The summer of 2022 has been one of the most tumultuous in recent history in the US, with ongoing wildfires, devastating hurricanes, and record-high temperatures. Nearly one in three Americans live in a county hit by a weather disaster (Kaplan & Ba Train, 2021). Research (Funk, 2021) outlines that (57%) of Americans feel that climate change and issues around sustainability are impacting their communities. Organizations and their sustainability and business strategies can influence climate change and climate change responses.

Previous decades indicate an increase in worldwide industrial movement, resulting in an elevated utilization of organic energy resources, intensifying global warming (Shuja et al., 2017). Meanwhile, technological innovation has added another paradigm to the utility of the modern human lifestyle (Shuja et al., 2017). With the amplified attraction of calculations and IT services, analogous energy expenditures have taxiing impacts on organizations needing to understand organizational climate and culture (Shuja et al., 2017). Given that the occurrence started in January 2020, COVID-19's worldwide economic influence is the cause of numerous workers' and corporations' monetary struggles to meet consumer market demands. Organizations are being tasked with scaling to adhere to bottom-line economics. Some are forced to furlough workers as digital formation and adaptation become paramount within organizations for cost savings (Cicea, Turlea, Marinescu, & Pintilie, 2022). Disruptive effects of COVID-19 are globally felt as organizations strive to promptly adjust to the implementation of current data, information management, intelligence, new technologies, and organizational modifications. Research further postulates employing innovative measures to advance new opportunities, perhaps empower organizations to (1) modify viewpoints, (2) identify previous inconsistencies, (3) develop new theories from past investigations, and (4) correctly positioning each intended contribution with significant connections in organizational culture (Cicea et al., 2022; Susanto, Nadiroh, & Sigit, 2021).
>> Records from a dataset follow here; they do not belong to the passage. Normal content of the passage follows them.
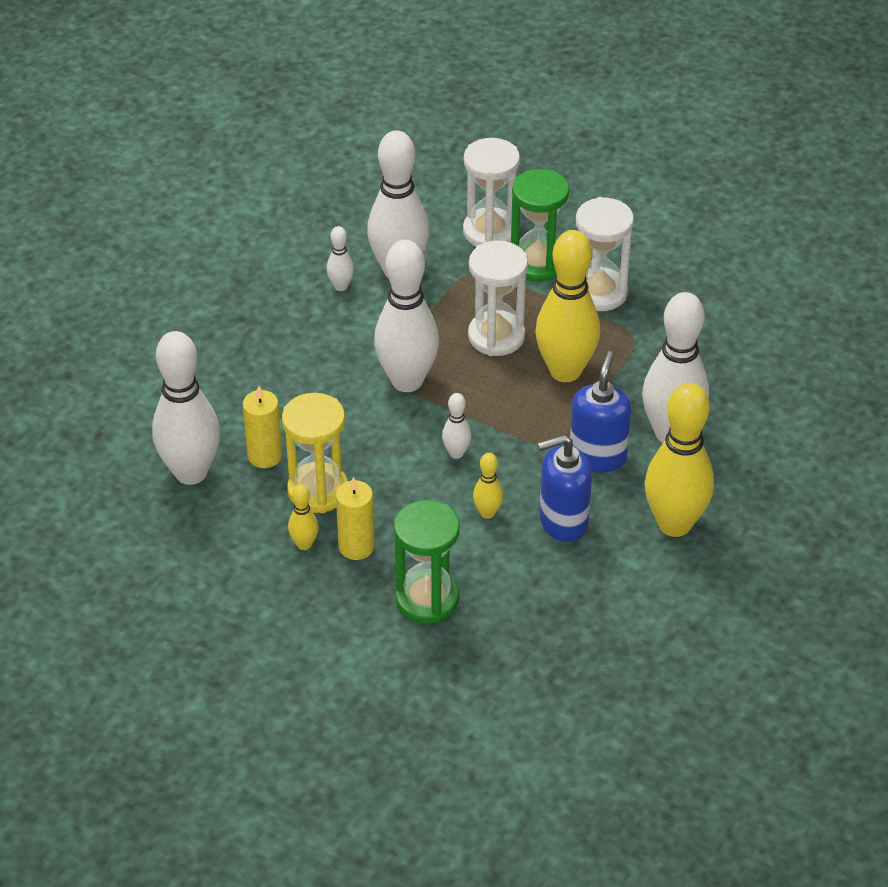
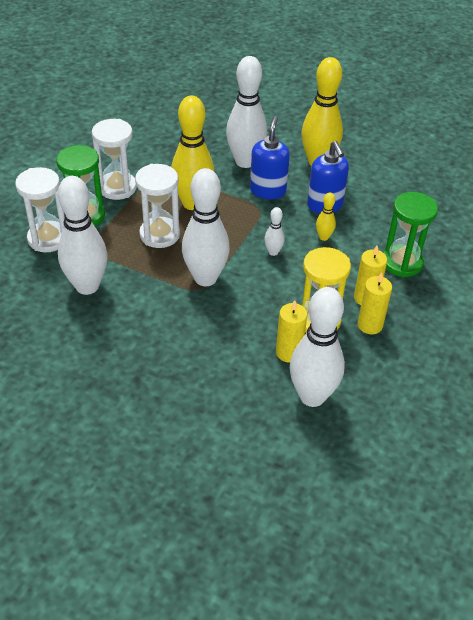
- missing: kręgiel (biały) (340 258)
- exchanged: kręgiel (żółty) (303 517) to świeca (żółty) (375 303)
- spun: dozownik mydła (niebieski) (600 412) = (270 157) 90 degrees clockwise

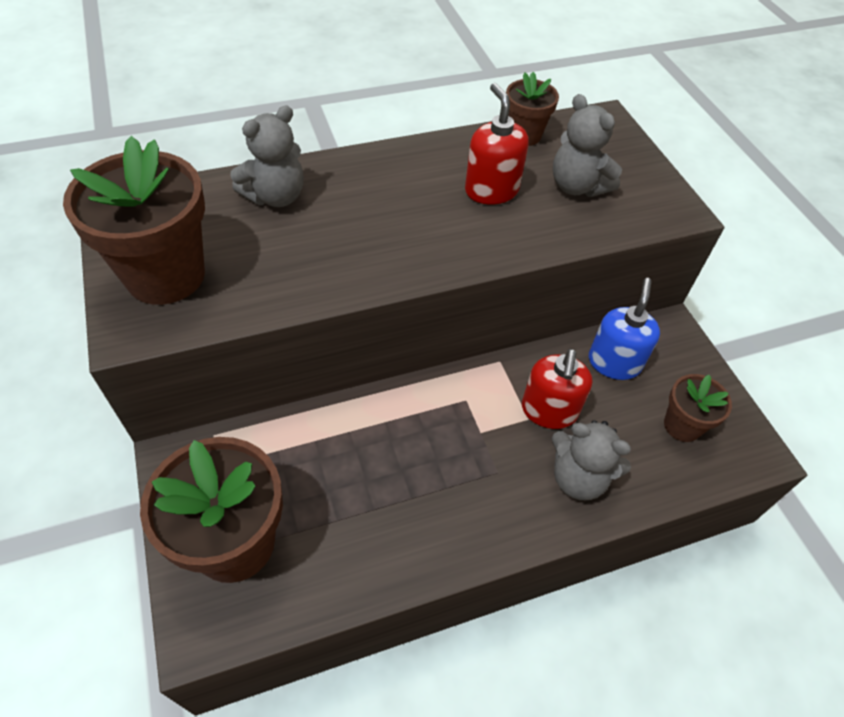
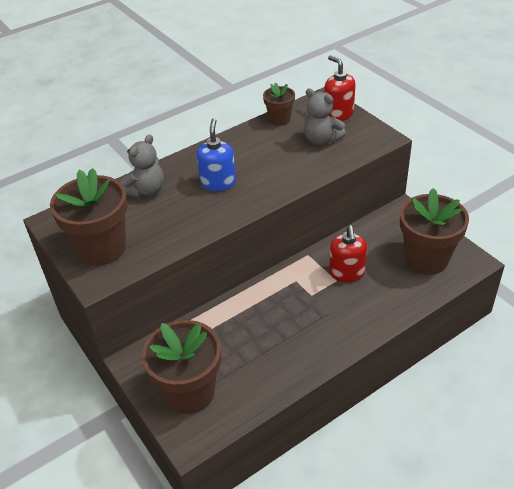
- missing: miś (szary) (591 460)
- relocated: dozownik mydła (czerwony) (497 144) to (339 88)
- relocated: dozownik mydła (niebieski) (624 329) to (216 154)
- size: doniczka (brązowy) (698 408) = (434 231) x1.86

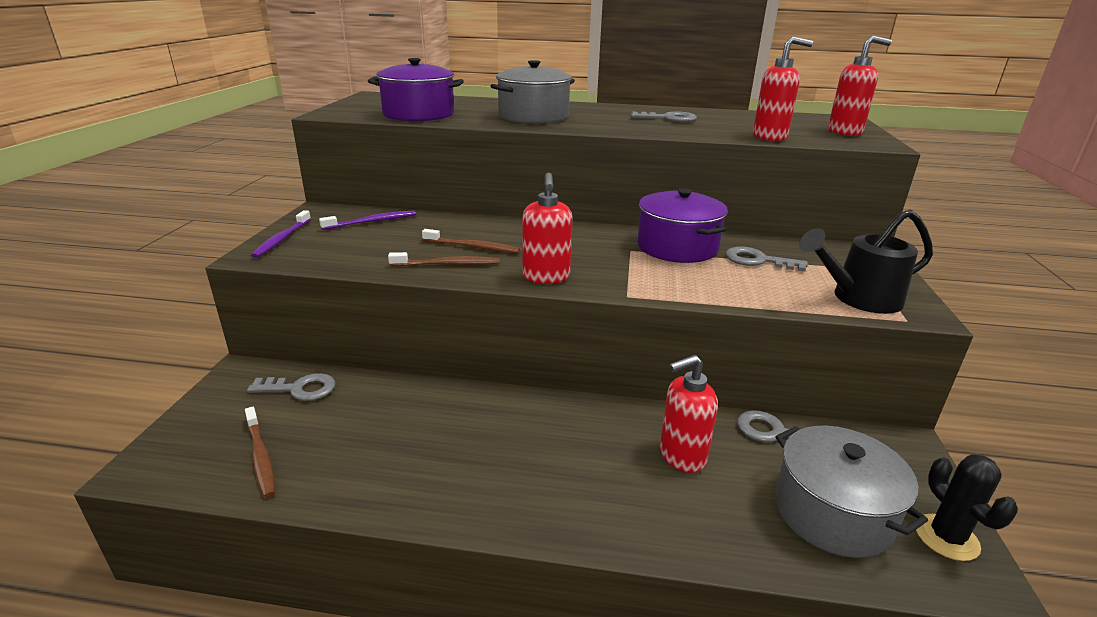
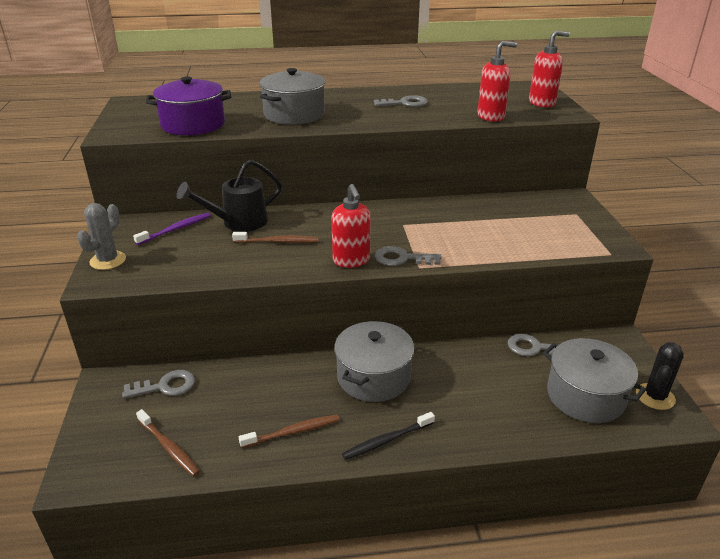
- missing: garnek (fioletowy) (682 225)
- missing: dozownik mydła (czerwony) (689 414)
- appeared: garnek (szary) (374 361)
- appeared: szczoteczka do zębów (czarny) (388 436)
- relocated: szczoteczka do zębów (brązowy) (443 259) to (289 431)
- relocated: klucz (szary) (766 259) to (408 256)
- relocated: konewka (czarny) (866 261) to (229 195)
- exchanged: szczoteczka do zębów (fioletowy) (281 234) to kaktus (szary) (101 236)
- spun: kaktus (czarny) (967 507) = (660 376) 60 degrees clockwise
As the technological development of the world increases, the burden to address the worldwide growth in environmental concerns targets the effect of corporate procedures (Gollnow, 2014; Shephard, 2016). “Organizations are a primary instrument by which humans impact their natural environment” (Shrivastava, 1994, p. 705). Moreover, existing legitimacies of environmental consciousness in understanding the determinants of safety and security is a crucial performance parameters in the organizational cultural landscape (Susanto et al., 2021). Therefore, environmental resources become valuable as organizations innovate to sustain a level of conceptual aptitude and relationship formation (Cicea et al., 2022; Prince & Forr, 2021). Butler (2011) specified that IT processes provided a rationale for 2% of greenhouse gas (GHG) emissions in 2007, with a slight increase of 3% in 2009. However, GHG levels doubled to 6% in 2020. Such increases remain the consequences of procedural functions linked to organizational processes and storing data in numerous physical servers in data point centers (Shephard, 2016; Gollnow, 2014). Both the servers and centers require a vast amount of energy to ensure appropriate temperatures and functions (Shephard, 2016; Gollnow, 2014). To sustain adequate development, additional infrastructures such as servers, centers, and systems are imperative (Gollnow, 2014). Organizational IT infrastructures require immensely high consumption rates. The more energy consumed, the higher the cost (Gollnow, 2014; Shephard, 2016). Currently, research and literature about the critical role of HR management in technical organizations have lacked significant dialogues about the potential for managers to drive systemic business operations to change towards organizational cultures more focused on sustainability. As the evolution of green organizational cultures becomes the norm, corporations must adapt and accept the change in resources (Susanto et al., 2021). Although budding research has stressed the need for human capital resources to become more focal in developing organizational development and cultural change issues around sustainability (Jackson & Seo, 2010), there is a need for best practice models for HR management’s internal sustainability strategy.